[Stored items from a collection]

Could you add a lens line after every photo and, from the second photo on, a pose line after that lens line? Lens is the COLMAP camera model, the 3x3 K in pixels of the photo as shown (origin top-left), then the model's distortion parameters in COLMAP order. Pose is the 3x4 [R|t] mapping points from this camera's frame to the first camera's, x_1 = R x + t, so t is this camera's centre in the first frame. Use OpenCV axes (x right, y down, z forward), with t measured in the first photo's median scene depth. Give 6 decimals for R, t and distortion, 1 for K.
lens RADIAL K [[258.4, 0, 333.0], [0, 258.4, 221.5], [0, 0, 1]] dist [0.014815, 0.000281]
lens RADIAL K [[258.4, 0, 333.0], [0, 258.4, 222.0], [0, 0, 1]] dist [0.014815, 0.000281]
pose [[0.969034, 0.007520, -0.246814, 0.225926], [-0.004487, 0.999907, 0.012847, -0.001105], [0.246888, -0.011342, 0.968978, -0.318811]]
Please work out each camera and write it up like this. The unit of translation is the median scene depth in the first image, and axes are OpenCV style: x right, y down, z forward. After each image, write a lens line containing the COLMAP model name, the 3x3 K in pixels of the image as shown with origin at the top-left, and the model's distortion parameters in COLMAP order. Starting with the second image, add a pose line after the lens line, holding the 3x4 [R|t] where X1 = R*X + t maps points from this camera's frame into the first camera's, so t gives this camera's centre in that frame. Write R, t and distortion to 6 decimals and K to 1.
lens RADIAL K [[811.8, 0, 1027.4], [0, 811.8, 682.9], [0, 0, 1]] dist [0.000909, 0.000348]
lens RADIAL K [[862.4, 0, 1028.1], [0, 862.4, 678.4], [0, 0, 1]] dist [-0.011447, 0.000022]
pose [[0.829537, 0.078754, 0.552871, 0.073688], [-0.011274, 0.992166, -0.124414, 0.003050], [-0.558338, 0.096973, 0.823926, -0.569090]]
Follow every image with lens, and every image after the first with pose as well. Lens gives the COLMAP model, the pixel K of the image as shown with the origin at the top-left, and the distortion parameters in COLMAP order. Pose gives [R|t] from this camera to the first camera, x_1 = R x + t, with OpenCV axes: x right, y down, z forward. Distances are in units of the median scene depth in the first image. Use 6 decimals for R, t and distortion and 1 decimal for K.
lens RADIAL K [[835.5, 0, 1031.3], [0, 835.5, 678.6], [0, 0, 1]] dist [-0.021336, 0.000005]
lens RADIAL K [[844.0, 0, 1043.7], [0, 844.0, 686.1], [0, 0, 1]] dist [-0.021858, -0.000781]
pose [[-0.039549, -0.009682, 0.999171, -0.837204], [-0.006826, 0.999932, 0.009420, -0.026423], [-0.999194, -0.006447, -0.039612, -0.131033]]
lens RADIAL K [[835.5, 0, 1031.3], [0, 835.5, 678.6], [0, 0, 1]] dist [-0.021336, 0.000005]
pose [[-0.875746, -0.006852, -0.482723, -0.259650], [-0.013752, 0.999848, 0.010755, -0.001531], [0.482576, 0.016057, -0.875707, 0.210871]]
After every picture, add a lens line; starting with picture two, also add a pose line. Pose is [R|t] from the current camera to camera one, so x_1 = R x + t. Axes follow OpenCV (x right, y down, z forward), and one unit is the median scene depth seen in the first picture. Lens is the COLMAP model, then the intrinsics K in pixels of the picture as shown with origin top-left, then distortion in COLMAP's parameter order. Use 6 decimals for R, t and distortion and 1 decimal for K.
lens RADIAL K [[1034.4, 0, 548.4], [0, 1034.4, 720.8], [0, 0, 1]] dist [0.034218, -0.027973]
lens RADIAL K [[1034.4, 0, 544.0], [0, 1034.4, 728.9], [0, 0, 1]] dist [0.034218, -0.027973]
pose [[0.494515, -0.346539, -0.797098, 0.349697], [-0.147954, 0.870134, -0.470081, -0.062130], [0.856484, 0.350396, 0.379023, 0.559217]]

* EXERCISE BRIEF
Could you reproduce the listing above with every "distortion" swapped for "distortion coefficients" and nothing else altered?

* YOUR SOLUTION
Could you add a lens line after every photo and, from the second photo on, a pose line after that lens line? Lens is the COLMAP camera model, the 3x3 K in pixels of the photo as shown (origin top-left), then the model's distortion coefficients parameters in COLMAP order. Pose is the 3x4 [R|t] mapping points from this camera's frame to the first camera's, x_1 = R x + t, so t is this camera's centre in the first frame. Use OpenCV axes (x right, y down, z forward), with t measured in the first photo's median scene depth. Give 6 decimals for R, t and distortion coefficients, 1 for K.
lens RADIAL K [[258.4, 0, 333.0], [0, 258.4, 221.5], [0, 0, 1]] dist [0.014815, 0.000281]
lens RADIAL K [[258.4, 0, 333.0], [0, 258.4, 222.0], [0, 0, 1]] dist [0.014815, 0.000281]
pose [[0.969034, 0.007520, -0.246814, 0.225926], [-0.004487, 0.999907, 0.012847, -0.001105], [0.246888, -0.011342, 0.968978, -0.318811]]
Please work out each camera and write it up like this. The unit of translation is the median scene depth in the first image, and axes are OpenCV style: x right, y down, z forward. After each image, write a lens line containing the COLMAP model name, the 3x3 K in pixels of the image as shown with origin at the top-left, and the model's distortion coefficients parameters in COLMAP order. Starting with the second image, add a pose line after the lens line, holding the 3x4 [R|t] where X1 = R*X + t maps points from this camera's frame into the first camera's, so t gives this camera's centre in that frame. Write R, t and distortion coefficients to 6 decimals and K to 1.
lens RADIAL K [[811.8, 0, 1027.4], [0, 811.8, 682.9], [0, 0, 1]] dist [0.000909, 0.000348]
lens RADIAL K [[862.4, 0, 1028.1], [0, 862.4, 678.4], [0, 0, 1]] dist [-0.011447, 0.000022]
pose [[0.829537, 0.078754, 0.552871, 0.073688], [-0.011274, 0.992166, -0.124414, 0.003050], [-0.558338, 0.096973, 0.823926, -0.569090]]
Follow every image with lens, and every image after the first with pose as well. Lens gives the COLMAP model, the pixel K of the image as shown with the origin at the top-left, and the distortion coefficients parameters in COLMAP order. Pose gives [R|t] from this camera to the first camera, x_1 = R x + t, with OpenCV axes: x right, y down, z forward. Distances are in units of the median scene depth in the first image. Use 6 decimals for R, t and distortion coefficients and 1 decimal for K.
lens RADIAL K [[835.5, 0, 1031.3], [0, 835.5, 678.6], [0, 0, 1]] dist [-0.021336, 0.000005]
lens RADIAL K [[844.0, 0, 1043.7], [0, 844.0, 686.1], [0, 0, 1]] dist [-0.021858, -0.000781]
pose [[-0.039549, -0.009682, 0.999171, -0.837204], [-0.006826, 0.999932, 0.009420, -0.026423], [-0.999194, -0.006447, -0.039612, -0.131033]]
lens RADIAL K [[835.5, 0, 1031.3], [0, 835.5, 678.6], [0, 0, 1]] dist [-0.021336, 0.000005]
pose [[-0.875746, -0.006852, -0.482723, -0.259650], [-0.013752, 0.999848, 0.010755, -0.001531], [0.482576, 0.016057, -0.875707, 0.210871]]
After every picture, add a lens line; starting with picture two, also add a pose line. Pose is [R|t] from the current camera to camera one, so x_1 = R x + t. Axes follow OpenCV (x right, y down, z forward), and one unit is the median scene depth seen in the first picture. Lens is the COLMAP model, then the intrinsics K in pixels of the picture as shown with origin top-left, then distortion coefficients in COLMAP's parameter order. Use 6 decimals for R, t and distortion coefficients and 1 decimal for K.
lens RADIAL K [[1034.4, 0, 548.4], [0, 1034.4, 720.8], [0, 0, 1]] dist [0.034218, -0.027973]
lens RADIAL K [[1034.4, 0, 544.0], [0, 1034.4, 728.9], [0, 0, 1]] dist [0.034218, -0.027973]
pose [[0.494515, -0.346539, -0.797098, 0.349697], [-0.147954, 0.870134, -0.470081, -0.062130], [0.856484, 0.350396, 0.379023, 0.559217]]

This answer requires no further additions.